Christian Wolfensberger Le Suisse de la bande. Fortune: env. 800 millions fr.
Le Suisse rejoint Glencore après l’obtention de son diplôme de l’Université de Saint-Gall en 1994. Il s’occupe du département ferroalliages, nickel et cobalt depuis 2005, avec Stuart Cutler. En 2007, Wolfensberger s’est marié avec Fiona Hefti, ancienne Miss Suisse 2004.
Giles Jones Le gestionnaire du risque. Fortune inconnue.

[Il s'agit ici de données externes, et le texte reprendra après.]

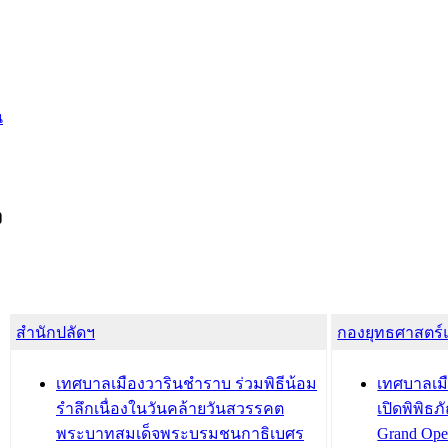
น
ง
สำนักปลัดฯ
กองยุทธศาสตร
เทศบาลเมืองวารินชำราบ ร่วมพิธีน้อม
เทศบาลเมื
รำลึกเนื่องในวันคล้ายวันสวรรคต
เปิดพิพิธ
พระบาทสมเด็จพระบรมชนกาธิเบศร
Grand Ope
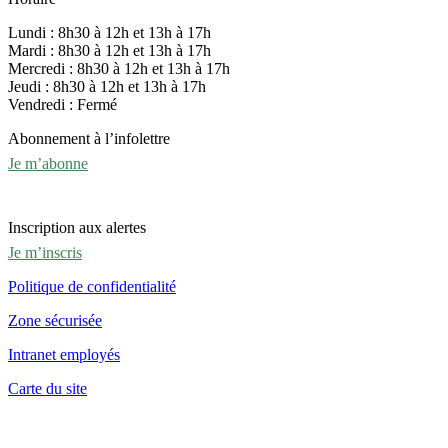
Lundi : 8h30 à 12h et 13h à 17h
Mardi : 8h30 à 12h et 13h à 17h
Mercredi : 8h30 à 12h et 13h à 17h
Jeudi : 8h30 à 12h et 13h à 17h
Vendredi : Fermé
Abonnement à l’infolettre
Je m’abonne
Inscription aux alertes
Je m’inscris
Politique de confidentialité
Zone sécurisée
Intranet employés
Carte du site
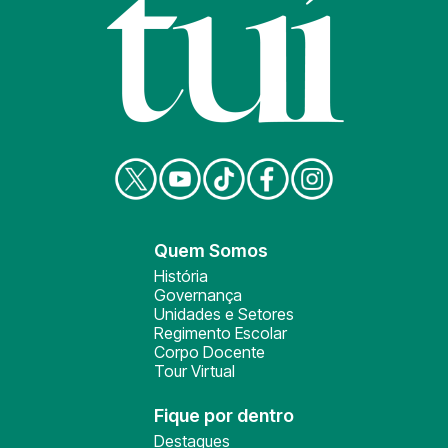
Quem Somos
História
Governança
Unidades e Setores
Regimento Escolar
Corpo Docente
Tour Virtual
Fique por dentro
Destaques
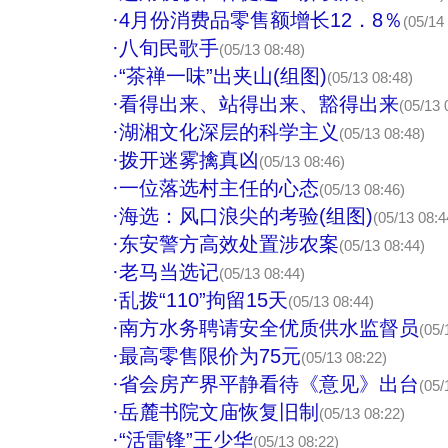
·
4月份消费品零售额增长12．8％
(05/14
·
八旬民歌手
(05/13 08:48)
·
“茶禅一味”出夹山(组图)
(05/13 08:48)
·
看得出来、站得出来、豁得出来
(05/13 
·
湖湘文化深层的科学主义
(05/13 08:48)
·
拨开迷雾擒真凶
(05/13 08:46)
·
一位落选村主任的心态
(05/13 08:46)
·
海选：风口浪尖的考验(组图)
(05/13 08:4
·
东安警方高效处置涉农案
(05/13 08:44)
·
老马当选记
(05/13 08:44)
·
乱拨“110”拘留15天
(05/13 08:44)
·
南方水务聘请安全优质供水监督员
(05/
·
最高零售限价为75元
(05/13 08:22)
·
省会房产界平静看待《意见》出台
(05/
·
岳麓书院文庙恢复旧制
(05/13 08:22)
·
“活雷锋”王少华
(05/13 08:22)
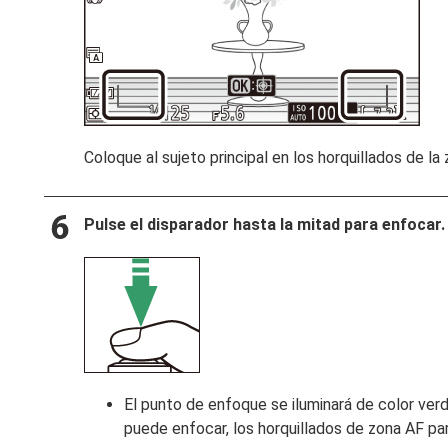
Coloque al sujeto principal en los horquillados de la 
Pulse el disparador hasta la mitad para enfocar.
El punto de enfoque se iluminará de color ver
puede enfocar, los horquillados de zona AF pa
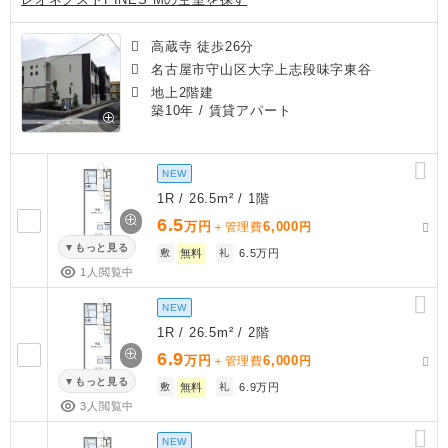
高蔵寺 徒歩26分
名古屋市守山区大字上志段味字東谷
地上2階建
築10年
/ 賃貸アパート
NEW
1R / 26.5m² / 1階
6.5
万円
6,000
＋管理費
円
もっと見る
敷
無料
礼
6.5万円
1人閲覧中
NEW
1R / 26.5m² / 2階
6.9
万円
6,000
＋管理費
円
もっと見る
敷
無料
礼
6.9万円
3人閲覧中
NEW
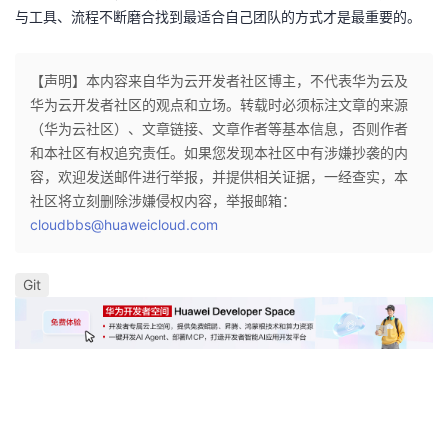
与工具、流程不断磨合找到最适合自己团队的方式才是最重要的。
【声明】本内容来自华为云开发者社区博主，不代表华为云及
华为云开发者社区的观点和立场。转载时必须标注文章的来源
（华为云社区）、文章链接、文章作者等基本信息，否则作者
和本社区有权追究责任。如果您发现本社区中有涉嫌抄袭的内
容，欢迎发送邮件进行举报，并提供相关证据，一经查实，本
社区将立刻删除涉嫌侵权内容，举报邮箱：
cloudbbs@huaweicloud.com
Git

Agé de 43 ans, le Britannique a rejoint le département pétrole de Glencore en 1990. En 2011, ce diplômé en droit de l’Université de Londres devient le chef mondial de la gestion du risque de la compagnie.
Aristotelis Mistakidis Le géant des mines. Fortune: env. 2,4 milliards fr.
En provenance de Cargill, ce Gréco-Britannique a rejoint Glencore en 1993. Il y codirige le département zinc, cuivre et plomb. Ce diplômé de la London School of Economics est également le directeur de la mine de Xstrata au Katanga, au Congo, et président de la mine de Mopani, en Zambie.
Tor peterson L’héritier du charbon. Fortune: env. 2,1 milliards fr.
Ce charmeur américain de 47 ans est entré à Glencore il y a vingt ans. Francophone et francophile, il travaille dans le négoce du charbon. Après avoir été responsable de ce secteur en Colombie, en Russie et en Europe, il reprend la direction de la division des mains d’Ivan Glasenberg en 2002.
Chris Mahoney Le magicien du grain. Fortune inconnue.
Formé au négoce des matières premières agricoles chez l’américain Cargill, le Britannique de 53 ans a rejoint le secteur agri de Glencore en 1998, pour en prendre les rênes quatre ans plus tard. Sous son impulsion, la division a connu un boom phénoménal, propulsant la multinationale au rang de poids lourd dans ce domaine du négoce.
Les traîtres
Eric de Turckheim Le baron. Fortune inconnue.
Le regard fin, ce Français est l’opposé de Claude Dauphin. Le baron a fait sciences-po Paris avant de rejoindre Marc Rich & Co. et de quitter l’entreprise pour fonder Trafigura, une des plus grandes sociétés de négoce qui est basée à Genève.
Claude dauphin Le ferrailleur. Fortune inconnue.
Fils d’une famille de ferrailleurs, le Français est un génie du négoce. A 25 ans, il prend la tête du département pétrole de Marc Rich & Co. et gagne, à 30 ans, «près de 50 millions par an», selon Le Monde. Il fonde Trafigura avec Eric de Turckheim.